The team formerly known as Racing Point endured a tough first qualifying of the season in Bahrain on Saturday, with Sebastian Vettel left “upset and angry” after getting knocked out in Q1 to line up 18th, and Lance Stroll qualifying tenth.
On a track configuration where at the end of last year the team was fighting for a podium finish, it has been left in no doubt that the floor changes for 2021 have significantly hurt the low-rake concept cars like its own AMR21 and rival Mercedes.
Speaking after qualifying, Aston Martin team principal Otmar Szafnauer said: “When we last raced here in Bahrain – just four months ago – we were heading for a podium, on merit, before a power unit issue ended Checo’s race.
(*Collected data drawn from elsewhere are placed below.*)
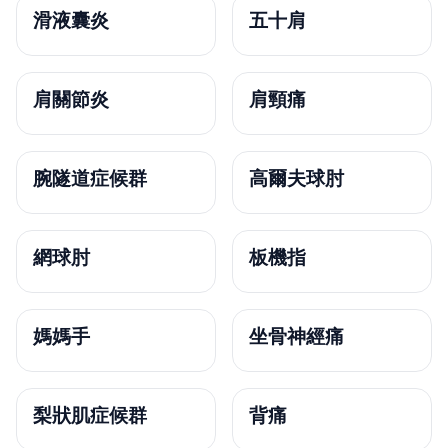
滑液囊炎
五十肩
肩關節炎
肩頸痛
腕隧道症候群
高爾夫球肘
網球肘
板機指
媽媽手
坐骨神經痛
梨狀肌症候群
背痛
“We will not be anywhere near that kind of performance here now, and the direct cause of that performance drop-off is the new-for-2021 aero regulations, imposed on all the teams.
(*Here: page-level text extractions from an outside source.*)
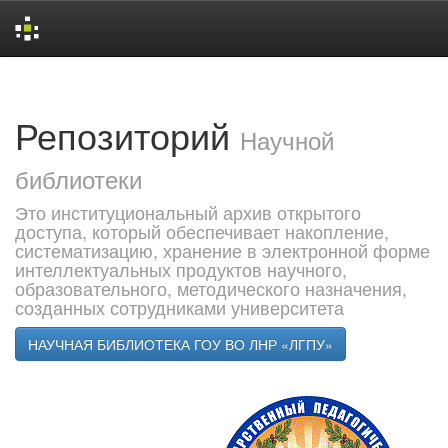
Skip
navigation
Репозиторий
Научной
библиотеки
Это институциональный архив открытого
доступа, который обеспечивает накопление,
систематизацию, хранение в электронной форме
интеллектуальных продуктов научного,
образовательного, методического назначения,
созданных сотрудниками университета
НАУЧНАЯ БИБЛИОТЕКА ГОУ ВО ЛНР «ЛГПУ»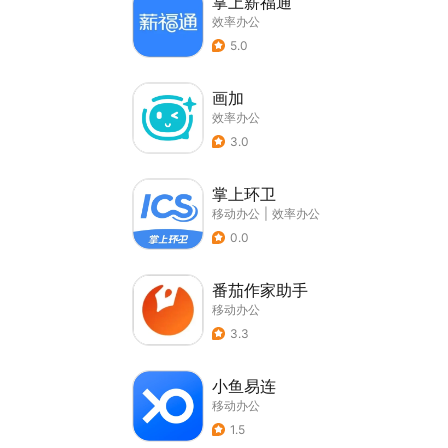
掌上薪福通
效率办公
5.0
画加
效率办公
3.0
掌上环卫
移动办公
|
效率办公
0.0
番茄作家助手
移动办公
3.3
小鱼易连
移动办公
1.5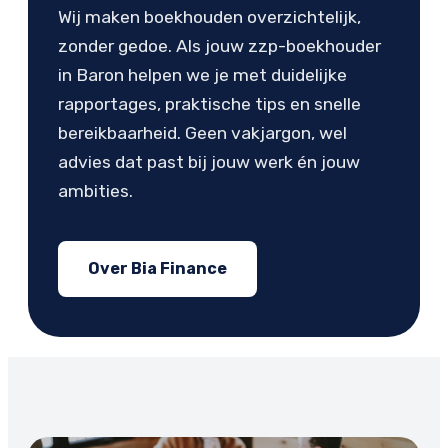
Wij maken boekhouden overzichtelijk,
zonder gedoe. Als jouw zzp-boekhouder
in Baron helpen we je met duidelijke
rapportages, praktische tips en snelle
bereikbaarheid. Geen vakjargon, wel
advies dat past bij jouw werk én jouw
ambities.
Over Bia Finance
“If you compare the qualifying times between those two races here in Bahrain, now and four months ago, it looks like the high-rake aero philosophy cars have gained around a second per lap compared to the low-rake aero philosophy cars. So Mercedes and ourselves are the teams worst affected.”
Szafnauer said that the situation his team faced was hard to accept, especially after so much effort had been made over the winter ahead of Aston Martin’s F1 return for the first time since 1960.
His comments followed remarks made by Lewis Hamilton after qualifying, the world champion asserting that the floor changes had been introduced “to peg Mercedes back”.
Lance Stroll, Aston Martin AMR21
Photo by: Zak Mauger / Motorsport Images
“I’m not happy,” Szafnauer said. “And when I say I’m not happy, I mean I’m not happy for our two great drivers; I’m not happy for the 500 great men and women who designed, built and are now running our new car; and I’m not happy for our sponsor-partners or our fans, either.
“Having said that, we will of course now work hard to make up as much of the performance deficit as possible in the upcoming races.”
But with the rake concept so fundamental to the overall car design, Szafnauer says there is little that Aston Martin and Mercedes can do in the short term because of strict homologation rules.
“After carefully analysing data from testing and this weekend, it is clear that the new-for-2021 aero regulations have impacted cars with a low-rake aero philosophy significantly more damagingly than cars with a high-rake aero philosophy,” he added.
“Specifically, the change in floor dimensions and profile at the rear of the cars has had a profound negative effect on the performance of cars with low-rake aero philosophy, such as our car and the Mercedes car.
“It is not only us who are speaking about this issue – Toto spoke about it in the FIA press conference yesterday.
“We cannot make a change to a high-rake aero philosophy car even if we wanted to, and neither can Mercedes, because the suspension on this year’s cars has been homologated.”
Asked if he felt the aero rules had been deliberately brought in to hinder some teams and level up the playing field, Szafnauer said: “What I’m saying is that the new-for-2021 aero regulations have impacted cars with a low-rake aero philosophy more damagingly than cars with a high-rake aero philosophy.
“So Mercedes and ourselves have suffered, whereas the high-rake aero philosophy cars such as those of Red Bull and Alpha Tauri, and McLaren and Ferrari, have not.”